Second – organic compounds alone are not enough. While organic compounds are common in space cosmic goo and vats of tar are not well suited for the formation of life. Many experiments have tested possible mechanisms for the formation of the building blocks of life, adenosine, ribose, amino acids, carbon chains. The most famous of these is the classic Miller-Urey which is used to suggest that the “ease” of synthesis of amino acids in conditions resembling the early earth should make the formation of life inevitable.

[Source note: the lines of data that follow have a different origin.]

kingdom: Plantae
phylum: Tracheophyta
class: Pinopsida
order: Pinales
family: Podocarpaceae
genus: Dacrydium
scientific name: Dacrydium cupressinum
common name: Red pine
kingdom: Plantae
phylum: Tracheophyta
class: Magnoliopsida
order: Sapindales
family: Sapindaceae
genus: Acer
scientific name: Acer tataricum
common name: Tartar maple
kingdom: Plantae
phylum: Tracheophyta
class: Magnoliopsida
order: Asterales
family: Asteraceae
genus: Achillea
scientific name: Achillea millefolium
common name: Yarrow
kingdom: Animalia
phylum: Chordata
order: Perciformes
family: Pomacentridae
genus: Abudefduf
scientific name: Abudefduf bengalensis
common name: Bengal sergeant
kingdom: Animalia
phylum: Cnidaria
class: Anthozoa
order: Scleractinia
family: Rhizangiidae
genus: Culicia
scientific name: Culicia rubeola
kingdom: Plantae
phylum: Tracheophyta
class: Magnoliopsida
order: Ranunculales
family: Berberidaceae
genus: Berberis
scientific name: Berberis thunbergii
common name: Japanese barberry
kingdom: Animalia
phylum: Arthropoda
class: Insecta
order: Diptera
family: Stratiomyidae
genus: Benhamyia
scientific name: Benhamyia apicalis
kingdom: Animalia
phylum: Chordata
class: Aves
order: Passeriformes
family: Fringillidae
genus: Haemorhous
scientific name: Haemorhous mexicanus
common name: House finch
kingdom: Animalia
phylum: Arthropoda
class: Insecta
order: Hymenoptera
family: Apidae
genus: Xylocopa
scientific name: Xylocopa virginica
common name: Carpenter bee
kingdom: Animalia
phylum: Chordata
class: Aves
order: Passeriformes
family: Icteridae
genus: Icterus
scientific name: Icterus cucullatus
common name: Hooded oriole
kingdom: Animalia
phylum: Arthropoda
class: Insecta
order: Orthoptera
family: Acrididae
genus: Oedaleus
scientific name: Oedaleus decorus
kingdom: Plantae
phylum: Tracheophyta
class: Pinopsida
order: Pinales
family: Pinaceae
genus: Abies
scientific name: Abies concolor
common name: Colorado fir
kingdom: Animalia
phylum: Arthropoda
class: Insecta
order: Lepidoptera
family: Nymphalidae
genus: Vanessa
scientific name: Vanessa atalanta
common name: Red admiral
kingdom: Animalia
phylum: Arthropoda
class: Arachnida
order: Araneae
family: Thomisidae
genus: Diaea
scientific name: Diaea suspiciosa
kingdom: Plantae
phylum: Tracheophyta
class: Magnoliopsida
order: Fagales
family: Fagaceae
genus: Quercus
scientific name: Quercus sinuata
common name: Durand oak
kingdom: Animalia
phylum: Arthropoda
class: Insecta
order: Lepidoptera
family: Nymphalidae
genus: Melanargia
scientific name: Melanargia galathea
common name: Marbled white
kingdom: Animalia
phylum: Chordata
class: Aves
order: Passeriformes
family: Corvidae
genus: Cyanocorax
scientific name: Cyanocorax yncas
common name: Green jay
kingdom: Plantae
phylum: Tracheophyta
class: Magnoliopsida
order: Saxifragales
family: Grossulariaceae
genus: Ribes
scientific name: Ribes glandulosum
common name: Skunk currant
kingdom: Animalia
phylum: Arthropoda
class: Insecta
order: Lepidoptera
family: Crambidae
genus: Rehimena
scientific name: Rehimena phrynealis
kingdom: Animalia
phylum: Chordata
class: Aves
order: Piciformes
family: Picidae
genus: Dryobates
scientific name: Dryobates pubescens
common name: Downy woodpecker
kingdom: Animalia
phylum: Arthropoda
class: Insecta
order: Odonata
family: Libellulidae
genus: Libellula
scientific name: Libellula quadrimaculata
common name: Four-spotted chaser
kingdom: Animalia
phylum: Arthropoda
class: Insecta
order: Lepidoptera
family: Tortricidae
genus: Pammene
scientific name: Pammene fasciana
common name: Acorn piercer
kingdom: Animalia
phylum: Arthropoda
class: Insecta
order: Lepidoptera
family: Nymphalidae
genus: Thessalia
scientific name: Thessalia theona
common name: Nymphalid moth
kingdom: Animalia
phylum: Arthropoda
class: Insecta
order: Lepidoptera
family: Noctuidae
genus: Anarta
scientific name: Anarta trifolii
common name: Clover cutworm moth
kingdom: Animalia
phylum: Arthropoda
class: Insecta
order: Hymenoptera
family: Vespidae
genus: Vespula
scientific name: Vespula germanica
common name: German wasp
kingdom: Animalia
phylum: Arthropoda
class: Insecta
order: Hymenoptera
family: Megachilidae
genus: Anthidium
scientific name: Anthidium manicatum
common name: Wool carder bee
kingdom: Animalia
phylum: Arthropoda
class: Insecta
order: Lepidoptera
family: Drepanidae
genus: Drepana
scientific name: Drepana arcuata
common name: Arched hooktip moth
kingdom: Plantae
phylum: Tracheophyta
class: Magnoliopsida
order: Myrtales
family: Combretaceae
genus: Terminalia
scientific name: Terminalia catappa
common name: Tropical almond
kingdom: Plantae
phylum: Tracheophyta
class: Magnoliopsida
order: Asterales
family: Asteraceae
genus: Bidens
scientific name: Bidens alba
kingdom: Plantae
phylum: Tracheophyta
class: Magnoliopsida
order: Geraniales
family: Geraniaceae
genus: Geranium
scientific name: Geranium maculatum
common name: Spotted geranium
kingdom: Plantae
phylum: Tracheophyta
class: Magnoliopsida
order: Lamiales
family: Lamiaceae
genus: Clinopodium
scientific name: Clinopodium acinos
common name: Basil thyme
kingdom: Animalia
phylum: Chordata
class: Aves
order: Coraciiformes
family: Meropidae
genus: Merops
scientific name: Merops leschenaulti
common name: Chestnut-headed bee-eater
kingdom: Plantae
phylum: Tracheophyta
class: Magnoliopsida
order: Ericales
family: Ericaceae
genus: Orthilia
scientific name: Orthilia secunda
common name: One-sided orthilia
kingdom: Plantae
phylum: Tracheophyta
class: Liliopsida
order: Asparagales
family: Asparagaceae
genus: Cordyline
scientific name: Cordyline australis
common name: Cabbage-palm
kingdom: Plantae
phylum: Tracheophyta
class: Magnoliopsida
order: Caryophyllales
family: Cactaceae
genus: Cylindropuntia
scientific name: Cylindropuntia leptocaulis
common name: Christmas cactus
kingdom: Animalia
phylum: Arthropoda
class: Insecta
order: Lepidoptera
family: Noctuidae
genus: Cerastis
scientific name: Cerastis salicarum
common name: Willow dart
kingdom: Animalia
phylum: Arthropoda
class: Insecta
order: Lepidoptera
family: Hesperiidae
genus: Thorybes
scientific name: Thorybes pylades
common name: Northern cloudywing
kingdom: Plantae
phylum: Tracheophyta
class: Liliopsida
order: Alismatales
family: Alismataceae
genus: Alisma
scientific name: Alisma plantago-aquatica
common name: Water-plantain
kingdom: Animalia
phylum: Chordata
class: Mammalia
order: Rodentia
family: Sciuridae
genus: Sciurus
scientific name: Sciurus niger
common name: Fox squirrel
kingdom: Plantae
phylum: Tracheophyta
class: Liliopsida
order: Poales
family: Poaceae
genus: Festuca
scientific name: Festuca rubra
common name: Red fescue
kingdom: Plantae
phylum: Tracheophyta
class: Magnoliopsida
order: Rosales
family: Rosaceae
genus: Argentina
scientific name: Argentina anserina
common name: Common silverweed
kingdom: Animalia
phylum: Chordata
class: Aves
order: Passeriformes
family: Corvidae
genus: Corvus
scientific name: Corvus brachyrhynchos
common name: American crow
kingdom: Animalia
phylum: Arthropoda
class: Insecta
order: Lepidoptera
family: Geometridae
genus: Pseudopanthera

Experiments have demonstrated that building blocks for life may be synthesized in a variety of conditions, some similar, perhaps, to conditions on the ancient earth.  Yet never in quantity, never with much purity, not with selectivity, and requiring wildly disparate conditions for different pieces of the problem. Some need extreme heat, other compounds degrade almost immediately unless cooled.  Some require basic conditions – some acidic. There is no “one-pot” approach.

It is not my intention to suggest that the origin of life is a scientifically intractable problem, but at this stage of the proceedings simply to register mild surprise at the relative lack of experimental success. … The real problem is getting past this first stage, from the early organic ‘soup’ [however envisaged] to the metabolic and biochemical highway, with a functioning cell as its destination. (p. 47)

Third – it appears that the earth is as Conway Morris puts it “Uniquely Lucky.” In Ch. 5 he lays out many of the features that provide us with a planet capable of developing and supporting life. His conclusion is that we are probably alone in our galaxy and likely alone in the Universe as well.

What does this mean? It suggests that Life is neither inevitable nor abundant in the Universe. It also points to a fatal flaw in the modern optimism that science has all the answers and we are only dotting the i’s and crossing the t’s.  In fact large and significant questions remain unanswered as of yet. This makes science both frustrating and exhilarating at the same time.

But what about evolution? What happens after life appears? Here things take a different turn, and this is the question we will begin to explore next week.

I return to the question I posed above – What thoughts cross your mind when contemplating the remarkable
intricacy and complexity of life and the vastness of the universe?